The tears are likely due in part to sleep deprivation. I haven’t had a full night’s sleep in over a week. And we are not talking about five hours versus eight hours of sleep. We are talking about waking every 80 – 100 minutes like “I’m on fire” and flip flopping around in bed for an hour before maybe getting another 80-100 minutes and starting the cycle again. I’ve switched rooms, leveraged the couch, tried melatonin and herbal tea. Nothing is working. The whole rigmarole feels a lot like the newborn breastfeeding night sweat era, but I don’t have the benefit of an oxytocin-high and baby snuggling to counteract my dead ass tired.

So… there you have it.

Still struggling 18 months later.

On my good days, it feels more like muddling and, for that, I am grateful.

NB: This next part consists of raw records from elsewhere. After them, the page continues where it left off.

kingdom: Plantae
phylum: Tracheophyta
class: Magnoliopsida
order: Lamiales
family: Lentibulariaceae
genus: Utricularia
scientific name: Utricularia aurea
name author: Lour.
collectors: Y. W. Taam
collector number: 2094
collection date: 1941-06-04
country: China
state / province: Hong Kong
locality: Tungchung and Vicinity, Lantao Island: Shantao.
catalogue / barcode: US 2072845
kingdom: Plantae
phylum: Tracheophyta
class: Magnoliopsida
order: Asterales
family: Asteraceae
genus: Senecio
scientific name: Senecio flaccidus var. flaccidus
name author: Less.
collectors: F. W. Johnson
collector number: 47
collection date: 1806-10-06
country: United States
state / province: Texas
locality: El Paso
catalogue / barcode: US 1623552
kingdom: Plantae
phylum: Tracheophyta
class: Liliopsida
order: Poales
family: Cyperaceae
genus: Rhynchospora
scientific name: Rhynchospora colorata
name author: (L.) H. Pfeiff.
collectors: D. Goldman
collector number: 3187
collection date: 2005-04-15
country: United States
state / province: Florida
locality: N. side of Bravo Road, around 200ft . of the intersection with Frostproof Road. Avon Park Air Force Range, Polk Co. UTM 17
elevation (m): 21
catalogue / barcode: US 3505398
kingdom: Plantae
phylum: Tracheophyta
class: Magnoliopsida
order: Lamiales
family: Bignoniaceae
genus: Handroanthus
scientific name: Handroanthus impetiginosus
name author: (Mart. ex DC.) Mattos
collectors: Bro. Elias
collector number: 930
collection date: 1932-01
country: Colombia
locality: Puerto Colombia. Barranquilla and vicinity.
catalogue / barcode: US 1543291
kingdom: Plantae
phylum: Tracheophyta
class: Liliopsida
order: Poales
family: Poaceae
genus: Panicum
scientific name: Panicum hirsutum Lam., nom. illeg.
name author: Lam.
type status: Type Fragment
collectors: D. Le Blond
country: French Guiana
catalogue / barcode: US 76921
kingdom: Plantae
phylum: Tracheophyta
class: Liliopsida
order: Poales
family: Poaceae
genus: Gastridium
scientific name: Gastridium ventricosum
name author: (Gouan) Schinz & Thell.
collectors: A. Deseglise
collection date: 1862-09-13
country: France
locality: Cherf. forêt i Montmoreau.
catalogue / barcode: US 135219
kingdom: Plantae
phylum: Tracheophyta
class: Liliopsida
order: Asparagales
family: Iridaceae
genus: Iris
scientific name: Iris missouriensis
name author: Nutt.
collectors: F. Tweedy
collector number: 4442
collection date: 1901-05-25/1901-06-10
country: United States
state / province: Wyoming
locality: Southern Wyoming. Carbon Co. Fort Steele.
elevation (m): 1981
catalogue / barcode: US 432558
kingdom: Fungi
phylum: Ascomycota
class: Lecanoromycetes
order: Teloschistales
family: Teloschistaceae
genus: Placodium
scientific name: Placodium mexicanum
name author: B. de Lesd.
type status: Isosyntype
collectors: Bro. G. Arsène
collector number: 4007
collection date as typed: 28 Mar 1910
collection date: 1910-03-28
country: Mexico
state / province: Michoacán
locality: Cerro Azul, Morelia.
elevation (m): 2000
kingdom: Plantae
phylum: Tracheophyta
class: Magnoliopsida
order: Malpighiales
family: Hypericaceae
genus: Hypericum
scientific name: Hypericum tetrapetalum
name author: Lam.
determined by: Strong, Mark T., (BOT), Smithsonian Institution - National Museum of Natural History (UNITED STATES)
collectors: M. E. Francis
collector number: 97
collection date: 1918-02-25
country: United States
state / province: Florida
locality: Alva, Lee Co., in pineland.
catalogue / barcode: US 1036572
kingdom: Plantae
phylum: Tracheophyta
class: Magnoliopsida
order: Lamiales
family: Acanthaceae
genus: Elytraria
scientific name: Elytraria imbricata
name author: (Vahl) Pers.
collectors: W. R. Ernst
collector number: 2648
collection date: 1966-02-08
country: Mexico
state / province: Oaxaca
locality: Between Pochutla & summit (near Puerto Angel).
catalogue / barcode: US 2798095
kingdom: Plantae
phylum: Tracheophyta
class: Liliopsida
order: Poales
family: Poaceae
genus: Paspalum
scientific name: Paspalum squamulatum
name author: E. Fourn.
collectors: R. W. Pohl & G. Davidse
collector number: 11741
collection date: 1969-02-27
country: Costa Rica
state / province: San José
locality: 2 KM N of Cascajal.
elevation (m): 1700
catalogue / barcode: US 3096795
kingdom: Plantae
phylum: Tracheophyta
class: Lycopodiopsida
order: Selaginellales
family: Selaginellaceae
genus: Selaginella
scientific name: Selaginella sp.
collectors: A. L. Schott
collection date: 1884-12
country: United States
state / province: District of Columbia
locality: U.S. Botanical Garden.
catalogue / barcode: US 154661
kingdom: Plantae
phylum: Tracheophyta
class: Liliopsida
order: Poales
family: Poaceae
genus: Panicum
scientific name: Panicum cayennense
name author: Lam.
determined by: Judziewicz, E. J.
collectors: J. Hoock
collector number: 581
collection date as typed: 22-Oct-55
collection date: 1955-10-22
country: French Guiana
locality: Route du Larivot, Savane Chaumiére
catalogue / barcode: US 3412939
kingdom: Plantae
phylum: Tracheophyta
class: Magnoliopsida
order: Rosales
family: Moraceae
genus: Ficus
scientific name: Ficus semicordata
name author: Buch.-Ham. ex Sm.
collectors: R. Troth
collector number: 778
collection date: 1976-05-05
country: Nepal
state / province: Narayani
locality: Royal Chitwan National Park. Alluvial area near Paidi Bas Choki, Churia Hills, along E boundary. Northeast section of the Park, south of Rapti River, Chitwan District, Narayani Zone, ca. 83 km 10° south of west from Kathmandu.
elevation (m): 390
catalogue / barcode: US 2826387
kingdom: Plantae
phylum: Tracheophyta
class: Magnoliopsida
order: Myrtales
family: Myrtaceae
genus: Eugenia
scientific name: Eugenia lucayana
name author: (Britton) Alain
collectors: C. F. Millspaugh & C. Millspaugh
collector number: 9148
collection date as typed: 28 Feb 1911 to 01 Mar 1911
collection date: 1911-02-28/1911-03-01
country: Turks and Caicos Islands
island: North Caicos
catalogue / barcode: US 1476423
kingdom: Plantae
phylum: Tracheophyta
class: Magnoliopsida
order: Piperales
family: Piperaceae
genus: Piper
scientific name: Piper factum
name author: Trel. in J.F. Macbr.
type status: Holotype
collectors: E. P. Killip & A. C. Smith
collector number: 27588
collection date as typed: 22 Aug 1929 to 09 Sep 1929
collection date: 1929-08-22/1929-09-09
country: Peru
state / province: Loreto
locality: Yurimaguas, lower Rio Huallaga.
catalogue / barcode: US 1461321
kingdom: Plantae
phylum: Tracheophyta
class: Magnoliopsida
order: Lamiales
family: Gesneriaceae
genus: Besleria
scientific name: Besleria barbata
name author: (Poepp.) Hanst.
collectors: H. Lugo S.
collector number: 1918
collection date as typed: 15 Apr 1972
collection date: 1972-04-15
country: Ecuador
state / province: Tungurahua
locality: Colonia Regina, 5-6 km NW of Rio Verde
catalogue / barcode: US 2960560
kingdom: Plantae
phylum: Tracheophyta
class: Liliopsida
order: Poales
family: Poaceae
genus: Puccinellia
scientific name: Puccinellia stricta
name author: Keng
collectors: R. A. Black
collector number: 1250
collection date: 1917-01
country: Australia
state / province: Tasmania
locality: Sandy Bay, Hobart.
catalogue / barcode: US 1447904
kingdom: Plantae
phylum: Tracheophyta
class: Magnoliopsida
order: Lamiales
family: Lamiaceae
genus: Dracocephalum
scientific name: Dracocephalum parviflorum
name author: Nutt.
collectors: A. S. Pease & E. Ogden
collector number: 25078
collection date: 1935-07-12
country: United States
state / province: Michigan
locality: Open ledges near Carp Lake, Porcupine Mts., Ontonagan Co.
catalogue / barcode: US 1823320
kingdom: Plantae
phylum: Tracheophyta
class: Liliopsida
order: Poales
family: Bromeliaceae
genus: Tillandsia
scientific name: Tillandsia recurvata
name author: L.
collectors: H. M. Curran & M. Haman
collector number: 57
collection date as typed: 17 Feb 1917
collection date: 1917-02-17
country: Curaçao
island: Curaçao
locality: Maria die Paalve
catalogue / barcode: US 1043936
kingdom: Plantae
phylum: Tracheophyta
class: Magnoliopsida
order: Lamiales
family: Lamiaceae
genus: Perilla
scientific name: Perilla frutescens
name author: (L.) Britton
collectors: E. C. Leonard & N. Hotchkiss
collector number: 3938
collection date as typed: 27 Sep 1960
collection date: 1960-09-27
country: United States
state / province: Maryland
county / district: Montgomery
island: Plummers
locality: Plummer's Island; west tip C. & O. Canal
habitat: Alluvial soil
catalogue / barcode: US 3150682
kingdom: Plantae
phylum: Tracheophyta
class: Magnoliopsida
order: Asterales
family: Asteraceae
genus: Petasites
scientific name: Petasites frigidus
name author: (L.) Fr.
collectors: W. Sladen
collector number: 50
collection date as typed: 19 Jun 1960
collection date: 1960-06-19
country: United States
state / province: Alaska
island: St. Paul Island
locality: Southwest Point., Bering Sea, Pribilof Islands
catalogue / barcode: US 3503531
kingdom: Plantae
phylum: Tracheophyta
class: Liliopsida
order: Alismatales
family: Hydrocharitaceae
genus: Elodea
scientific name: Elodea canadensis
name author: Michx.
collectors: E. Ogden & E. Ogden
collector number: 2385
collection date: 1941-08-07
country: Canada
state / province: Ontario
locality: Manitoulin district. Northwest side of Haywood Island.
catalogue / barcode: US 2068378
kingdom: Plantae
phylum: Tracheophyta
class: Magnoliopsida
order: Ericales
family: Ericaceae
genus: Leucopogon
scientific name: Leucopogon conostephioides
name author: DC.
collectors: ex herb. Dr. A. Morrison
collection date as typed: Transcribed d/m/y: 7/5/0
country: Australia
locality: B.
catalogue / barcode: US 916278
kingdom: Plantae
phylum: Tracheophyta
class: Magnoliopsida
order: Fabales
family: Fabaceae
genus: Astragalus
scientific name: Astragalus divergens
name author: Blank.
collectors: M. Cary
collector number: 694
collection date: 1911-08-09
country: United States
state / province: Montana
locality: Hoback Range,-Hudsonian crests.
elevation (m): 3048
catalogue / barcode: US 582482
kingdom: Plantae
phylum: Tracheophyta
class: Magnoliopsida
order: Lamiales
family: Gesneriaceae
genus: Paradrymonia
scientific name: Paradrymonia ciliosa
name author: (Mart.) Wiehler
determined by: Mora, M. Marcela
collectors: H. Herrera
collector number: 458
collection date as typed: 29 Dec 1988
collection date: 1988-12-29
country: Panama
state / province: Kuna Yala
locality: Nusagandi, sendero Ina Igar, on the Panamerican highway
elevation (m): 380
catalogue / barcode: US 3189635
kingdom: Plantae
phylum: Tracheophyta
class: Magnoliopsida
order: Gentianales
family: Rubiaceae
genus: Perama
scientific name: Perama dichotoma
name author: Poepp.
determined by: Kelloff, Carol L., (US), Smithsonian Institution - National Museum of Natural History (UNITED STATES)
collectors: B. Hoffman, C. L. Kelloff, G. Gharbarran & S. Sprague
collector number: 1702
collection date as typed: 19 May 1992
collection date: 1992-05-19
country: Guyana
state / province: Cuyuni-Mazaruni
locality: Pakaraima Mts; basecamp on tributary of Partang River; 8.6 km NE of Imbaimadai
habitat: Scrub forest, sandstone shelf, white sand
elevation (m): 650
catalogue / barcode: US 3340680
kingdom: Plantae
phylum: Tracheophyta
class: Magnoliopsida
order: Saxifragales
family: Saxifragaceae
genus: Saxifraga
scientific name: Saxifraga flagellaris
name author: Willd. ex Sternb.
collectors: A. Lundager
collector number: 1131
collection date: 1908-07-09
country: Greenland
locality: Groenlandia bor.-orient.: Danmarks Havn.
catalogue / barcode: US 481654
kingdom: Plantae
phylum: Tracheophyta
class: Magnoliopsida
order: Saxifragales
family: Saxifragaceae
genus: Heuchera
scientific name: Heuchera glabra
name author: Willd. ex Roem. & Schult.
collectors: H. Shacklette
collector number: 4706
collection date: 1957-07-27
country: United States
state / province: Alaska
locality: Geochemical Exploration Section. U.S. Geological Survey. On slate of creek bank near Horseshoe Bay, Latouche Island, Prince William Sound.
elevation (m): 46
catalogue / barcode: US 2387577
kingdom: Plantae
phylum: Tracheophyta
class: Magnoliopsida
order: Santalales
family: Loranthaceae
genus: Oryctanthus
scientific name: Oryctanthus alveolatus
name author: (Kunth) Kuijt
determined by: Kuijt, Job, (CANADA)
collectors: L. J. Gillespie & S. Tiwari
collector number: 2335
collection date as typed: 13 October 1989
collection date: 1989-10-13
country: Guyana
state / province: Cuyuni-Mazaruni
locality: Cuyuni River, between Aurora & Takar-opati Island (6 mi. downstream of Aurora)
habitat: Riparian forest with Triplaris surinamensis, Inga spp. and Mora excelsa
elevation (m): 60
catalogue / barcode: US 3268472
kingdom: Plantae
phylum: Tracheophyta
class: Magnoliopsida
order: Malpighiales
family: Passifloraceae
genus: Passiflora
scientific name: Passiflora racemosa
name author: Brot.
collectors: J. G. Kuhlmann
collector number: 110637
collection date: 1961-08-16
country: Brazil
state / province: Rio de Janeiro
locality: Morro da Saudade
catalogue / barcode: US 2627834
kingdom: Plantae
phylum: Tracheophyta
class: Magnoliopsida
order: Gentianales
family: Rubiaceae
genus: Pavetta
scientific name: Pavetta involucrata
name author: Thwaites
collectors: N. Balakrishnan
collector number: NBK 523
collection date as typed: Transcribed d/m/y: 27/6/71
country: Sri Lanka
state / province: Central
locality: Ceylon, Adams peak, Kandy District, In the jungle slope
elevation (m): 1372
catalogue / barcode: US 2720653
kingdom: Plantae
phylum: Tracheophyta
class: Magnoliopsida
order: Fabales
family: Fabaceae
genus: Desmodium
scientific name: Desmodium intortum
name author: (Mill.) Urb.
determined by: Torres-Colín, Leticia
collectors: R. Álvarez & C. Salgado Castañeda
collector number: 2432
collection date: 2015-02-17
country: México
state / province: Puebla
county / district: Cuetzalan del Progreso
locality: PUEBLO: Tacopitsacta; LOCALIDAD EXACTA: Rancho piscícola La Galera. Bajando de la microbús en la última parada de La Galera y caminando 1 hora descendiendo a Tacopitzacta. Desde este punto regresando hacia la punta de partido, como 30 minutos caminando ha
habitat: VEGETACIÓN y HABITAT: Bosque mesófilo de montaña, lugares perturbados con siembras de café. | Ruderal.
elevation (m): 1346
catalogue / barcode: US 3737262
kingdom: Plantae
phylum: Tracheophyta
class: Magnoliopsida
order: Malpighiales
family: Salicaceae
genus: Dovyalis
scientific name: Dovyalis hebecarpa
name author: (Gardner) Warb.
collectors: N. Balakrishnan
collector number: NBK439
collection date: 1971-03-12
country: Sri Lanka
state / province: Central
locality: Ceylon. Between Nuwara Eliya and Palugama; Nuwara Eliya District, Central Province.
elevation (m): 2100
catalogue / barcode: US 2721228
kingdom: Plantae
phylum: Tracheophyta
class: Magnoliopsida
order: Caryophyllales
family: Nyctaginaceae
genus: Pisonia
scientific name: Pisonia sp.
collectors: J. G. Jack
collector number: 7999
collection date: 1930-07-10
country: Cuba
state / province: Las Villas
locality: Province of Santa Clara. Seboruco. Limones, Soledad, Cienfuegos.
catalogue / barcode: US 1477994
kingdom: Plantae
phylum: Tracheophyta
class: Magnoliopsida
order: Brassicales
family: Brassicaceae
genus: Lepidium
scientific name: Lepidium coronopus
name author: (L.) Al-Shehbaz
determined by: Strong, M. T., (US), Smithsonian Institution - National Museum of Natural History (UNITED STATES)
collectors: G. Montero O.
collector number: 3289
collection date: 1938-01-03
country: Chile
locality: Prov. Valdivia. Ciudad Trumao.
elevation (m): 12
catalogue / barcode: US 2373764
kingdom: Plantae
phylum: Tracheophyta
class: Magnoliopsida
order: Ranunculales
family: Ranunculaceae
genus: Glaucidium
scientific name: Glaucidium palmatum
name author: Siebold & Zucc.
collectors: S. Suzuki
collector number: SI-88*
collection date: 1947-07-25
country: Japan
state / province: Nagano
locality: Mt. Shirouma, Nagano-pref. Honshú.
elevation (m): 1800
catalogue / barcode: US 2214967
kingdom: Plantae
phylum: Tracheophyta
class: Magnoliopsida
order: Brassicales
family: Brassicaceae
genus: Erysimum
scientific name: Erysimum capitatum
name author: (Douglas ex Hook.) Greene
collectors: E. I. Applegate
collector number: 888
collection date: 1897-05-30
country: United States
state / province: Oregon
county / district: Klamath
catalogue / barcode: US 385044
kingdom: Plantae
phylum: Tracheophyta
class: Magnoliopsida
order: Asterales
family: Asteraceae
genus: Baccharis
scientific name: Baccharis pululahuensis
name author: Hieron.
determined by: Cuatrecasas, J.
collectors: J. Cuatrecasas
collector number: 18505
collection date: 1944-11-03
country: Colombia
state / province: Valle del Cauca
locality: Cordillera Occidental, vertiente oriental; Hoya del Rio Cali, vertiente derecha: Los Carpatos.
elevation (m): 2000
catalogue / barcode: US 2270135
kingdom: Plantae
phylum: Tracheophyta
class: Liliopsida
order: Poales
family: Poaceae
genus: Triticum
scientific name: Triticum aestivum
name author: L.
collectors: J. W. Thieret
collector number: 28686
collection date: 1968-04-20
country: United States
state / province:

I’ve no asks and I certainly have no answers. Just putting out a bit of reality to get it off my own chest. So thank you.

Thank you to the women who have commiserated with me and who have offered me helpful hints on ‘getting through the change’. Like a gazbillion other women who have had a hormone positive cancer, hormone replacement therapy (HRT) is not an option. I’ll stick with diet, exercise, and routine with the hope that eventually sleep will happen. If not, I’m totally going to dose myself with Tylenol PM and hope for six straight hours.

When I’m feeling generally good (which is NOT today) I remind myself that getting old is the gift that I hoped for after my diagnosis but, most days, I just lob questions to people who’ve been down this road before, shed some tears, and b*tch and complain about things. If I’ve learned anything in my life it is that you cannot use logic to address an emotional issue. Well, you can but you do so at your own peril.

Today, I’m imbibing no logic, just making myself feel relevant by hanging all my reality on the outside because I know, I am absolutely positive, that there is some other woman out there, feeling alone, a little sad and a lot frustrated in her perimenopausal, pandemic-complicated life.